To understand why preeclampsia is associated with increased CVD risk, Stanhewicz and her team turned to previous vascular studies in animals, who showed an increased vascular sensitivity to angiotensin II when exposed to preeclampsia.

The patients—who were all regularly active, nonhypertensive, nondiabetic nonsmokers—were initially evaluated through application of acetylcholine. Researchers were able to test the chemical locally on patients’ arms to determine how blood vessels just under the skin reacted to the substance. Stanhewicz found that when applied to women without previous preeclamptic pregnancies, acetylcholine caused their blood vessels to open up about 50 percent more than women who had experienced preeclampsia. When exposed to angiotensin II, blood vessels in women who'd had preeclampsia constricted about 20 percent more than their matched counterparts’.
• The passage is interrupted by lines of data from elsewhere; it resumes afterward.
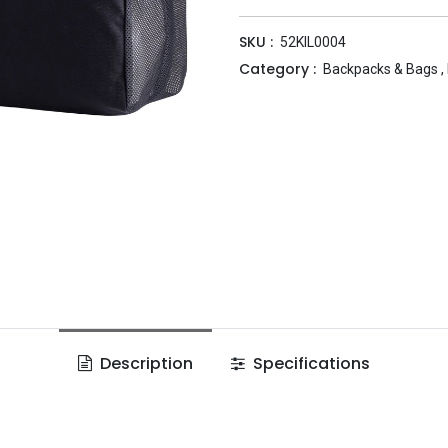
SKU :
52KIL0004
Category :
Backpacks & Bags
,
Description
Specifications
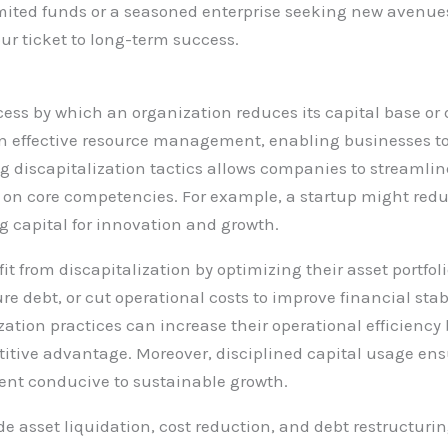
limited funds or a seasoned enterprise seeking new avenue
ur ticket to long-term success.
ocess by which an organization reduces its capital base or 
e in effective resource management, enabling businesses t
ng discapitalization tactics allows companies to streamlin
on core competencies. For example, a startup might redu
g capital for innovation and growth.
it from discapitalization by optimizing their asset portfol
e debt, or cut operational costs to improve financial stabi
zation practices can increase their operational efficienc
titive advantage. Moreover, disciplined capital usage ens
ment conducive to sustainable growth.
de asset liquidation, cost reduction, and debt restructurin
According to the study, this meant women with preeclampsia were indeed more sensitive to angiotensin II than women without the condition.

“I was surprised by the magnitude of vascular dysfunction that we saw in women who had had preeclampsia,” Stanhewicz said. “To isolate the effects of the preeclamptic pregnancy we only included women who were otherwise healthy into the study, and because these women didn’t have any existing disease, I was anticipating a much smaller effect size. We found that despite their lack of traditional CVD risk factors, these women had an approximately 20 percent reduction in endothelial function, which is pretty large in this type of work.”

Stanhewicz’s team then applied losartan to inhibit the work of angiotensin II; it showed no effect in women who’d had healthy pregnancies, but improved blood vessel function in women who had had preeclamptic pregnancies.

In their paper, Stanhewicz and colleagues wrote this suggests that losartan could be an intervention strategy that would slow development of cardiovascular disease and CVD risk in women who experienced hypertensive pregnancies.

“I was really encouraged by the finding that if we locally inhibit the action of angiotensin II, we can improve endothelial function in these women,” Stanhewicz said. “I am now working on a series of follow-up studies which aim to explore ways we can inhibit this pathway to improve endothelial function in women who have had preeclampsia. Hopefully we can identify the best intervention strategies to prevent the progression of CVD in these women.”

She said the most important takeaways from her initial research were that women with preeclampsia do have reduced endothelial dysfunction, and an increased sensitivity to angiotensin II contributes to that dysfunction.

“Even though these women appear healthy and do not have any traditional CVD risk factors, we can already detect this dysfunction which precedes clinical CVD,” she said. “Knowing what contributes to this dysfunction gives us a better chance of applying the correct intervention strategies to prevent or slow the progression of CVD.”